- **PROVIDED TEXT**:
_____
The feller had a substantial work experience in forest operations (more than 20 years), with the majority of his jobs carried out in tree felling and the processing of poplar stands located in flat terrains.

2.2. Data Collection

The field data collection activity covered three operational days, namely the 16th, 18th, and 19th of May 2017, during which time a total of 31 trees, representing roughly 10% of the harvestable volume, were felled and processed.
Before the study, a researcher explained the scope of the study and the intended use of data to the harvesting crew and obtained the verbal consent to carry out the study. The motor-manual tree feller was instructed to carry on his job as usual, and the way in which the data collectors work, as well as the intended use of the data, were described to him in detail. Following the instructions, he agreed to carry the instruments during the time spent on-the-job in the field operations, but he disagreed to wear the heart rate sampler during his off-the-job, personal time. At the study time, the feller was 42-years old and he declared that he was a non-smoker, as well as the fact that he does not drink alcoholic beverages and usually drinks one coffee per day, in the morning.
The average air temperature for the study time was calculated based on the data collected from the nearest meteorological station—Calafat (Dolj, Romania), located at 43°59′06″ N–22°56′46″ E, 62 m above sea level, at 33 km of the study site, and it was rated at 19 °C, ranging from 12 to 22 °C. Therefore, the motor-manual feller was assumed not to be under heat stress [41].
_____
- **Items from a data source**:
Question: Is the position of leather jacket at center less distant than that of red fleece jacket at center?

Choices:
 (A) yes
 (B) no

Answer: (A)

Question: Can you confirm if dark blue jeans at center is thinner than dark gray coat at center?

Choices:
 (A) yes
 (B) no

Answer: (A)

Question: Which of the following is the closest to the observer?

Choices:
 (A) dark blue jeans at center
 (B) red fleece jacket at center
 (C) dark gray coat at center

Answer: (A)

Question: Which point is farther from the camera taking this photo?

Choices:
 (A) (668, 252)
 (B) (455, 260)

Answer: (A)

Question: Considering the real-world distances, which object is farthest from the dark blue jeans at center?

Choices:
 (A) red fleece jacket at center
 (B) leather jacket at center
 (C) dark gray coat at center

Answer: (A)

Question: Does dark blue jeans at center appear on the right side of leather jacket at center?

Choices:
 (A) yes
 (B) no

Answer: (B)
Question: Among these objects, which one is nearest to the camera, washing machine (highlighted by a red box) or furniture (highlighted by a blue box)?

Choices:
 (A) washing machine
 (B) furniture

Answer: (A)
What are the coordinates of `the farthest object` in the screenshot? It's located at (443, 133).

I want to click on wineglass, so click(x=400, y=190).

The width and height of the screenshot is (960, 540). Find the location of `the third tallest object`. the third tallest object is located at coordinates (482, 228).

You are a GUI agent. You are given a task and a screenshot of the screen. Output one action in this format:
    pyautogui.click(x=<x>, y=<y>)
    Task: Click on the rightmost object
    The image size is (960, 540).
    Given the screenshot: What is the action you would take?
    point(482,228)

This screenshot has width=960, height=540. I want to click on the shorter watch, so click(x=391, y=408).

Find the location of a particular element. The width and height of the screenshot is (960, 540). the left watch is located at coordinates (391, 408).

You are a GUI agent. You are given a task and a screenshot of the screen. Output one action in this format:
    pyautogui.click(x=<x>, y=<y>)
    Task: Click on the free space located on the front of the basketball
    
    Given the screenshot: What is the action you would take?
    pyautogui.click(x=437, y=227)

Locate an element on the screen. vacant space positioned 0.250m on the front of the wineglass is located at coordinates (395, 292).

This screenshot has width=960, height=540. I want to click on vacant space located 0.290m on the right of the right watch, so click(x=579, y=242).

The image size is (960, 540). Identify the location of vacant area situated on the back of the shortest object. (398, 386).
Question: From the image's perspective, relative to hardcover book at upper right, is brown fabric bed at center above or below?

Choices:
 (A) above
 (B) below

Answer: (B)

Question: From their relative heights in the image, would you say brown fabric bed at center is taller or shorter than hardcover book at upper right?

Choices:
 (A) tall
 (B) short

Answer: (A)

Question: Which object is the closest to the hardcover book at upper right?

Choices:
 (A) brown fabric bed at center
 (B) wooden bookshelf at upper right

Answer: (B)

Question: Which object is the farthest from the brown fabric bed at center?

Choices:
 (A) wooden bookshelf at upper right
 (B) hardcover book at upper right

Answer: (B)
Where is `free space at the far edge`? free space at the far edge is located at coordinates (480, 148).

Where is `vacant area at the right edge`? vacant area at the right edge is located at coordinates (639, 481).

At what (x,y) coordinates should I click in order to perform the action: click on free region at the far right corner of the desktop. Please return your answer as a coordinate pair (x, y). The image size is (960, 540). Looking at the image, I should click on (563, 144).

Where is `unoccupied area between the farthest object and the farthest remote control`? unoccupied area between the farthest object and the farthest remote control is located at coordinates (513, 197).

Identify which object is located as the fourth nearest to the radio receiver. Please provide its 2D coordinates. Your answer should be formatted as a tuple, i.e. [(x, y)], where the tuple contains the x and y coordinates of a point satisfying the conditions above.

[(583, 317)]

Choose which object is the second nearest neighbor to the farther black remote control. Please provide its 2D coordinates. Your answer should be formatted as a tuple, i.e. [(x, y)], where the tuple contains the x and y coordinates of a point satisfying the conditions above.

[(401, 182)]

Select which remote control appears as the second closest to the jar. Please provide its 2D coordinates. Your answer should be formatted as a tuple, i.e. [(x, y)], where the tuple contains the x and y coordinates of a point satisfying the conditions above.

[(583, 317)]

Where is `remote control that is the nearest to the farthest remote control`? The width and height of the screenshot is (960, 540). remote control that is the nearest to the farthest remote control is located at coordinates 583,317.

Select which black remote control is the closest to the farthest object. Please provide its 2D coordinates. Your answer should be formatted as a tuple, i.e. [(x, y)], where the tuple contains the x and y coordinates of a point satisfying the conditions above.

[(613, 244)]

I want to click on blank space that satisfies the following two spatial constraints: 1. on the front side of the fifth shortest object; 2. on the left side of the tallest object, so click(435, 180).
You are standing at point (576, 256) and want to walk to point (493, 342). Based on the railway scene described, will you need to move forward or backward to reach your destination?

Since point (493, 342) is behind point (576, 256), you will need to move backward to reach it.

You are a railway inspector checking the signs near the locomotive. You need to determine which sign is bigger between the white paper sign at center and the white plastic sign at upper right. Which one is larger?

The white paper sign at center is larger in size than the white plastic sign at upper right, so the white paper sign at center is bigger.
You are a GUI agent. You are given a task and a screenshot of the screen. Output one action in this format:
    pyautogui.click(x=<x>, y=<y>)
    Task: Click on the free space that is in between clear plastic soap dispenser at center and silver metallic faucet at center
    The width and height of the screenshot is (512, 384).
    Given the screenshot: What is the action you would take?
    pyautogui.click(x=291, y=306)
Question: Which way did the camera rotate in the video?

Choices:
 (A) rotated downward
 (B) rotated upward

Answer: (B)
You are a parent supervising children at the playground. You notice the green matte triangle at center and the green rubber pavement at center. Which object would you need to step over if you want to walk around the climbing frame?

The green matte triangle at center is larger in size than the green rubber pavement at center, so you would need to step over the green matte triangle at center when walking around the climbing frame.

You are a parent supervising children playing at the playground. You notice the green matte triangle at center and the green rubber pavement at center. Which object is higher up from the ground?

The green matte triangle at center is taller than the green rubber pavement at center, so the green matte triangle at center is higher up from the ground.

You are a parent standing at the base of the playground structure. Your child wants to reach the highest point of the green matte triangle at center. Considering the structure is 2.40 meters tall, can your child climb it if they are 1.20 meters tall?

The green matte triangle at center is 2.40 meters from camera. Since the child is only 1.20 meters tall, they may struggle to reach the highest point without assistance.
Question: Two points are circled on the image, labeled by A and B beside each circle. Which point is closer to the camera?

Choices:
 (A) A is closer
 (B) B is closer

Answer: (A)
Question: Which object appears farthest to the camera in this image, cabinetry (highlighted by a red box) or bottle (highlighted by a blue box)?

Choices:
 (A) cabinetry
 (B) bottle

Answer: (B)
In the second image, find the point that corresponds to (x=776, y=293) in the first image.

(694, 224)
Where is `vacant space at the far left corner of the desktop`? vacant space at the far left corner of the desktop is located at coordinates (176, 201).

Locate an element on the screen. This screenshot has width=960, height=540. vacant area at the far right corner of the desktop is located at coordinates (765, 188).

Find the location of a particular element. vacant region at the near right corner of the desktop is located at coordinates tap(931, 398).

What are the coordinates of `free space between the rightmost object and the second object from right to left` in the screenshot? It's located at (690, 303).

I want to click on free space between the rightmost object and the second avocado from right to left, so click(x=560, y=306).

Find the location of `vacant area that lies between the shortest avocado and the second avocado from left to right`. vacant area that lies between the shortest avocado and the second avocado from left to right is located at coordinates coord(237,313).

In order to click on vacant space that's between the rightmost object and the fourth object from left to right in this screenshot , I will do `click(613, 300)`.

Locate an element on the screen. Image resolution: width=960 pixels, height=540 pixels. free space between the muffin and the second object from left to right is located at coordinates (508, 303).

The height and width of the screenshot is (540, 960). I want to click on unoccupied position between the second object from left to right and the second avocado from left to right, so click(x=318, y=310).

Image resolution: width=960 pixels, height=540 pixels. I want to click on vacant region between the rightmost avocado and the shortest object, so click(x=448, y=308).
_____
- **AIM A**:
According to the felling study excerpt, how many trees were felled and processed during the field data collection?
- **AIM B**:
Write a continuation of the felling study excerpt, beginning after its final sentence.
The data can be left aside; only the felling study excerpt is used here.

- **FINAL ANSWER A**:
31 trees.

- **FINAL ANSWER B**:
Field data collection was designed to simultaneously capture information about the time and fuel consumption, operational variables, physical strain, exposure to noise, and risks of musculoskeletal disorders, while minimally affecting the typical way of doing work by delays caused by the study. This supposed the implementation of a detailed time and motion study that was designed to describe specific tasks and to evaluate the elemental time consumption based on the general concepts and recommendations described in [38,44]. However, the study was not designed to model the dependence of time consumption as a function of operational variables, a reason for which only the minimal set of operational variables made the subject of measurement during the observations.
To be able to describe the exposure to noise during specific tasks, the concept of dividing the studied time into subsequent work elements also took into consideration the state of the chainsaw engine. This approach is a good option in motor-manual studies, where one needs to account for such separations either to determine the engine utilization rate [45] or to evaluate the ergonomic conditions.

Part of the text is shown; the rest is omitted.